-------- DATA FOR THE TASK --------

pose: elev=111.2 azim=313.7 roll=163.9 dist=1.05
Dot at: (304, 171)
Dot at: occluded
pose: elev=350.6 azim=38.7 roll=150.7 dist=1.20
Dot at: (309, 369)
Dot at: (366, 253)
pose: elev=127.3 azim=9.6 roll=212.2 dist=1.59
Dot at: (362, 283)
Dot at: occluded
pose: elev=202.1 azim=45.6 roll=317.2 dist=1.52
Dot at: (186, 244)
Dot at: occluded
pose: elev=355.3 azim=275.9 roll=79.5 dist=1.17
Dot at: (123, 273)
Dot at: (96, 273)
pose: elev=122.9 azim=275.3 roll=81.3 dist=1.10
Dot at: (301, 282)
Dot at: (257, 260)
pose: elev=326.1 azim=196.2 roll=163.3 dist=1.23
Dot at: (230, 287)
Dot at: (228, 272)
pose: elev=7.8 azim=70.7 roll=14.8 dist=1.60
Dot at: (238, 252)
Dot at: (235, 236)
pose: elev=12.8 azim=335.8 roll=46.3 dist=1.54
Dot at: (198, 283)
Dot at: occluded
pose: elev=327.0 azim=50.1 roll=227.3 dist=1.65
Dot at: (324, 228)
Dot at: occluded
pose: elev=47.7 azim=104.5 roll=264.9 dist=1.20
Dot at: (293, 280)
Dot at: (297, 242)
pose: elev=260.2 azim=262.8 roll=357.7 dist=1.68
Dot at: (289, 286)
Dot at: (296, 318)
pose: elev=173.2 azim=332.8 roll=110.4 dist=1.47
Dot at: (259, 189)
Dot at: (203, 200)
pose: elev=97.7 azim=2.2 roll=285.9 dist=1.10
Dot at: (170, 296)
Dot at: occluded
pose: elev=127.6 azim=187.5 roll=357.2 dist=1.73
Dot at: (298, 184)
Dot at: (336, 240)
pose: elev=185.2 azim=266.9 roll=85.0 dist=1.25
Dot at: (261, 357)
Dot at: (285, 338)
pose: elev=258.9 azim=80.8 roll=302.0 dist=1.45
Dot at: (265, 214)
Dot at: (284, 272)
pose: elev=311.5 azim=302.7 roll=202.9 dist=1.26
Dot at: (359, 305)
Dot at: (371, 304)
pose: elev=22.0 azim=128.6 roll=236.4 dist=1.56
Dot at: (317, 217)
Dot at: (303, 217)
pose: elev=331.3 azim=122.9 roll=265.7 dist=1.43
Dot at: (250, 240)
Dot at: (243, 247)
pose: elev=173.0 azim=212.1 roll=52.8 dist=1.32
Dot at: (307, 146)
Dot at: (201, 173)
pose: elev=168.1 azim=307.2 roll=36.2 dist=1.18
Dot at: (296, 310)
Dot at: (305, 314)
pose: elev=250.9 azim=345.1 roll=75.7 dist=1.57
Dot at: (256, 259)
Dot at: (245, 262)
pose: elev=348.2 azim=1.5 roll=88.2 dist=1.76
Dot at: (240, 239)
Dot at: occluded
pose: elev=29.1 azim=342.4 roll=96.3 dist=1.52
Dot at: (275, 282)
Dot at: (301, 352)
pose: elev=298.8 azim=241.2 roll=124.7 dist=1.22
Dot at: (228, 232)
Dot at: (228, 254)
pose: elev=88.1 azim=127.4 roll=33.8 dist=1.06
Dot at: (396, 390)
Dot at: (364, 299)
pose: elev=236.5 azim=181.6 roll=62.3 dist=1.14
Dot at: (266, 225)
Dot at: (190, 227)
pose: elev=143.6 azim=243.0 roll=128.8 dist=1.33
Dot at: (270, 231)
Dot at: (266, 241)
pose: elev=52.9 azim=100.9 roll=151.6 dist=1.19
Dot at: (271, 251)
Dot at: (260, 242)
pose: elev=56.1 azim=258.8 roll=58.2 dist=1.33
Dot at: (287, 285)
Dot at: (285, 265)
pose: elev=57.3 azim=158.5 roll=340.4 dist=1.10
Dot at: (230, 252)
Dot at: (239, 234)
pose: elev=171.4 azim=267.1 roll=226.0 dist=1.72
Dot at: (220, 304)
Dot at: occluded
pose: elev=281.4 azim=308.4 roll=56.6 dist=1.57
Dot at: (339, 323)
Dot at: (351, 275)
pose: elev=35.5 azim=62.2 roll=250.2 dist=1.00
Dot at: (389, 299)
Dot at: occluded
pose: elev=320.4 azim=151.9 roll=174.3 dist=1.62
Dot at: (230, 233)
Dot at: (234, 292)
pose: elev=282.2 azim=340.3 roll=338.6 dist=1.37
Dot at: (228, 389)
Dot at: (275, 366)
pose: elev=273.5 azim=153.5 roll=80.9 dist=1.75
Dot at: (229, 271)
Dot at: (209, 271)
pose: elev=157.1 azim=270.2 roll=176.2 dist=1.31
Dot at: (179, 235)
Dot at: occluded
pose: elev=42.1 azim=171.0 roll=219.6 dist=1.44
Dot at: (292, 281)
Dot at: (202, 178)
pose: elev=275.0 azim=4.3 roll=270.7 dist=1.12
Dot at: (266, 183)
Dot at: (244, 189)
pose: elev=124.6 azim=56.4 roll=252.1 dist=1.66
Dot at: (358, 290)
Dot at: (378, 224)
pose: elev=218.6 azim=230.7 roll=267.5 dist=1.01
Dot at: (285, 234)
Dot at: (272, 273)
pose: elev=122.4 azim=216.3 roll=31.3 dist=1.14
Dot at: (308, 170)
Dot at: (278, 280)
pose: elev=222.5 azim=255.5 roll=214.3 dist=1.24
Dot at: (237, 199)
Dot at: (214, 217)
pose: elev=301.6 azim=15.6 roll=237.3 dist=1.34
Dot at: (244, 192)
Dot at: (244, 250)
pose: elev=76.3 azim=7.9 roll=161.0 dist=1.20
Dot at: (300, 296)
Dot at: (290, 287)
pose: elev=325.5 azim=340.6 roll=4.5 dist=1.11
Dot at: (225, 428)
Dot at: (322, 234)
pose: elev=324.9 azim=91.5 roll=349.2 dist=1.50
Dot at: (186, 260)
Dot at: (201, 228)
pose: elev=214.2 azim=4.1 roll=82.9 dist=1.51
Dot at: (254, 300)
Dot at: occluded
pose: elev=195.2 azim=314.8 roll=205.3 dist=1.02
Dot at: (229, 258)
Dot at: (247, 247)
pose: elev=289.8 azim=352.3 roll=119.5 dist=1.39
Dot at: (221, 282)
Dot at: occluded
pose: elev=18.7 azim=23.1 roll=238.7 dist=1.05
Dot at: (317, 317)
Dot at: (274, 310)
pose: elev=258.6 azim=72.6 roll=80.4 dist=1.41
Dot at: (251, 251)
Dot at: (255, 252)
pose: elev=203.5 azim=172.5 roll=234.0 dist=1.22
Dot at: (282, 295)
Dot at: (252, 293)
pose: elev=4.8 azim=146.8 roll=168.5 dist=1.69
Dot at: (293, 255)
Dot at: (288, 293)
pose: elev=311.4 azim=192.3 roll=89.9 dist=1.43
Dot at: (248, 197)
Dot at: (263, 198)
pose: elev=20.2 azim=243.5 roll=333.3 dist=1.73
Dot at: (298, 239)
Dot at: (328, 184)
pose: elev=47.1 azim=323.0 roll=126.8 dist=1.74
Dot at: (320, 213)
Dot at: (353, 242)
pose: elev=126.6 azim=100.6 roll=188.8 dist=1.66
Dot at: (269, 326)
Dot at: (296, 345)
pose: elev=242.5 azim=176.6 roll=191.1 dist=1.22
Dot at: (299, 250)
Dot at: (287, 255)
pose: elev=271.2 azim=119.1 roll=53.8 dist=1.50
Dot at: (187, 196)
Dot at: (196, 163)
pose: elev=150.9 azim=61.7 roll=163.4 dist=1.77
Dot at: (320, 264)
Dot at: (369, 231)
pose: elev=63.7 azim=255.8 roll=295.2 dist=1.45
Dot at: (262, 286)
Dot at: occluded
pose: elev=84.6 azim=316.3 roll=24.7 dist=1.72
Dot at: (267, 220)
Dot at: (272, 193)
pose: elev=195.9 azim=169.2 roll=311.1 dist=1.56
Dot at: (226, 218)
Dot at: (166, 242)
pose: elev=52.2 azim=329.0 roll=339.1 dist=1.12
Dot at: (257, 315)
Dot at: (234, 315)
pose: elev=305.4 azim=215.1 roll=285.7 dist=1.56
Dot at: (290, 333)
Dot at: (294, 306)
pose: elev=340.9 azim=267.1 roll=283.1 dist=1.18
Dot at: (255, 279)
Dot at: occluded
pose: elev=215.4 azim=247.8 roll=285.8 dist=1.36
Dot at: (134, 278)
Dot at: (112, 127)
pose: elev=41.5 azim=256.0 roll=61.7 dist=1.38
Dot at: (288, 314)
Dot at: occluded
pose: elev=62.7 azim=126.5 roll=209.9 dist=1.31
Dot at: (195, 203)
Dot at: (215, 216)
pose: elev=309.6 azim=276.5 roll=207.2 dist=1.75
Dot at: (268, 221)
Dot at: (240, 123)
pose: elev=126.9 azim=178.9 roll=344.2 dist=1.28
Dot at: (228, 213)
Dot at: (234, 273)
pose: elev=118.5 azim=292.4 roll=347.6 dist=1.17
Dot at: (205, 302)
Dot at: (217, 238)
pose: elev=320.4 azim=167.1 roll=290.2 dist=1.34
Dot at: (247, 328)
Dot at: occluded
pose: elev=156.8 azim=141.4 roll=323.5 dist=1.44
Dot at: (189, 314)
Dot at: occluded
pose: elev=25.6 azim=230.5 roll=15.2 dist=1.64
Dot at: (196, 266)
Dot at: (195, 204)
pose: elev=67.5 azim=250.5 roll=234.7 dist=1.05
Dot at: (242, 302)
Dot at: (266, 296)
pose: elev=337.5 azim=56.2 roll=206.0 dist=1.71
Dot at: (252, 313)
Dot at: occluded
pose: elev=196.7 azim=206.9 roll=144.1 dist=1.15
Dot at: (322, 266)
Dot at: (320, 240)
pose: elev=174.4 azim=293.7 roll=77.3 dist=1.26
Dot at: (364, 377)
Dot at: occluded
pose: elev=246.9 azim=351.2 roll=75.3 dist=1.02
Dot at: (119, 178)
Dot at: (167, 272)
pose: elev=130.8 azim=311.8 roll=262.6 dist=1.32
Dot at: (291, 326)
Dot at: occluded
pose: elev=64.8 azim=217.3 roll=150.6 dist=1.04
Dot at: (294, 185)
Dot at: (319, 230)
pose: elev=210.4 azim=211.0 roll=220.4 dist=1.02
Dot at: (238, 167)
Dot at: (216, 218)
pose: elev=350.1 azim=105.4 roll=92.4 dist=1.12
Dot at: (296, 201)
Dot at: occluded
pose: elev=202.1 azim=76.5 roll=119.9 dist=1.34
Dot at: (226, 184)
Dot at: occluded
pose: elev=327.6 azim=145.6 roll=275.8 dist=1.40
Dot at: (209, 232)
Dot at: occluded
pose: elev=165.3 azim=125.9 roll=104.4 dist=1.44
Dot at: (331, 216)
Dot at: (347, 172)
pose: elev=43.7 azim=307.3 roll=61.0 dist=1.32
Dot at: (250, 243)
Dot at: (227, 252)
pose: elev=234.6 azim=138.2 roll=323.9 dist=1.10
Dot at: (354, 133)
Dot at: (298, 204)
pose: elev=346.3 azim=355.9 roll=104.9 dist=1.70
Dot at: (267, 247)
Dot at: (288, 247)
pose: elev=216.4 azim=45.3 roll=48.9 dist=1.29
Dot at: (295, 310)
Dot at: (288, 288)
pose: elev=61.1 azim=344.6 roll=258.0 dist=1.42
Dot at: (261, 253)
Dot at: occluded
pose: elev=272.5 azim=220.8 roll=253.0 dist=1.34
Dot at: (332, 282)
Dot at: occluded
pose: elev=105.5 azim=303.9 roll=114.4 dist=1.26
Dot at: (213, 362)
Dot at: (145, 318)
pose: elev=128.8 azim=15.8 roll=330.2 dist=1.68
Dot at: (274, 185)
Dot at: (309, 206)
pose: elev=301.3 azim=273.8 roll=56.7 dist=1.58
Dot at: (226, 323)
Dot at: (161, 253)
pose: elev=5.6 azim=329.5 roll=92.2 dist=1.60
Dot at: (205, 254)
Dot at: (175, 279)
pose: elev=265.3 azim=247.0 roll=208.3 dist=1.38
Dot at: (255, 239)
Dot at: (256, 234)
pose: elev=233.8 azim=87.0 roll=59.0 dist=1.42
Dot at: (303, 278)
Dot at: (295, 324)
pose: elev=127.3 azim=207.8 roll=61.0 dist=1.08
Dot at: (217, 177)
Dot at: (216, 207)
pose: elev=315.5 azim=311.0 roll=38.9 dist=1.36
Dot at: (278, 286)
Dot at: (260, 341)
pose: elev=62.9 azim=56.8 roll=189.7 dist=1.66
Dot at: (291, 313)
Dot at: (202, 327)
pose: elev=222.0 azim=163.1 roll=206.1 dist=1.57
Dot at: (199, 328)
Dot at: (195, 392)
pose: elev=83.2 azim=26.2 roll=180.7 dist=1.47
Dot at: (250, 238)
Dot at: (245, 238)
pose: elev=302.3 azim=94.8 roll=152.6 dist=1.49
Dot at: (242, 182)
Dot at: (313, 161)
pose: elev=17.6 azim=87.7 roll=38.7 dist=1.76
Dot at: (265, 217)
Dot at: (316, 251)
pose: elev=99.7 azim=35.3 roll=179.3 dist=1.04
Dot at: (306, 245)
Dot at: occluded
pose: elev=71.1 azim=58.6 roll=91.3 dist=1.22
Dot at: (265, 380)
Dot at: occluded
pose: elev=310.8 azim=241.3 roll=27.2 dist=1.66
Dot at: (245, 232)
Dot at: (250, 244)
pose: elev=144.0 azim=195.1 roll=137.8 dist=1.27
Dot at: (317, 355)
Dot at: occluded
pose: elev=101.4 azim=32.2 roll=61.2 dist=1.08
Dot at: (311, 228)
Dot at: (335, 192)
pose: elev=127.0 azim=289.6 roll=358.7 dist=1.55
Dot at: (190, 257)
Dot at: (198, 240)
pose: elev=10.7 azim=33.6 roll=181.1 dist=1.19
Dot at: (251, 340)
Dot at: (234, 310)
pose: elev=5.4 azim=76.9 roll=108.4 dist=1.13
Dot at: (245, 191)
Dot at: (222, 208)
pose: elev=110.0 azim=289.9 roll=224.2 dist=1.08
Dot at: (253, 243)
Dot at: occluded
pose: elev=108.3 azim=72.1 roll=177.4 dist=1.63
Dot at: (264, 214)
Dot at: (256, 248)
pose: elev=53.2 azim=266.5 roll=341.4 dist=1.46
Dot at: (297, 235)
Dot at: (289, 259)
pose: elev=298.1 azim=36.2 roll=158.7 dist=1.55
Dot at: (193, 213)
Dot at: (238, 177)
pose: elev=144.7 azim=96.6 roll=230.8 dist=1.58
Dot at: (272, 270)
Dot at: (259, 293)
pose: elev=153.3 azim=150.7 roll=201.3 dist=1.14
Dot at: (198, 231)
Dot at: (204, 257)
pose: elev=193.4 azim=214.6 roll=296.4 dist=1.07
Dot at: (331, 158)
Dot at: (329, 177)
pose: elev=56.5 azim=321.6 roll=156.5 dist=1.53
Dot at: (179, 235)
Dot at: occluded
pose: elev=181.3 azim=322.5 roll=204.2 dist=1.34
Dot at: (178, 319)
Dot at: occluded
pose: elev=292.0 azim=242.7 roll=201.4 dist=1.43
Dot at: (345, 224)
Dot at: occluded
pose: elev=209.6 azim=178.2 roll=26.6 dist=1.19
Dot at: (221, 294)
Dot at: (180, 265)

--------

§ STATED EXERCISE
Edit the records from the line containing "pose: elev=218.6 azim=230.7" down to the line containing "Dot at: (214, 217)" so that "dist" becomes "distance", and leave everything else as it is. Give only those lines.

§ EXERCISE RESPONSE
pose: elev=218.6 azim=230.7 roll=267.5 distance=1.01
Dot at: (285, 234)
Dot at: (272, 273)
pose: elev=122.4 azim=216.3 roll=31.3 distance=1.14
Dot at: (308, 170)
Dot at: (278, 280)
pose: elev=222.5 azim=255.5 roll=214.3 distance=1.24
Dot at: (237, 199)
Dot at: (214, 217)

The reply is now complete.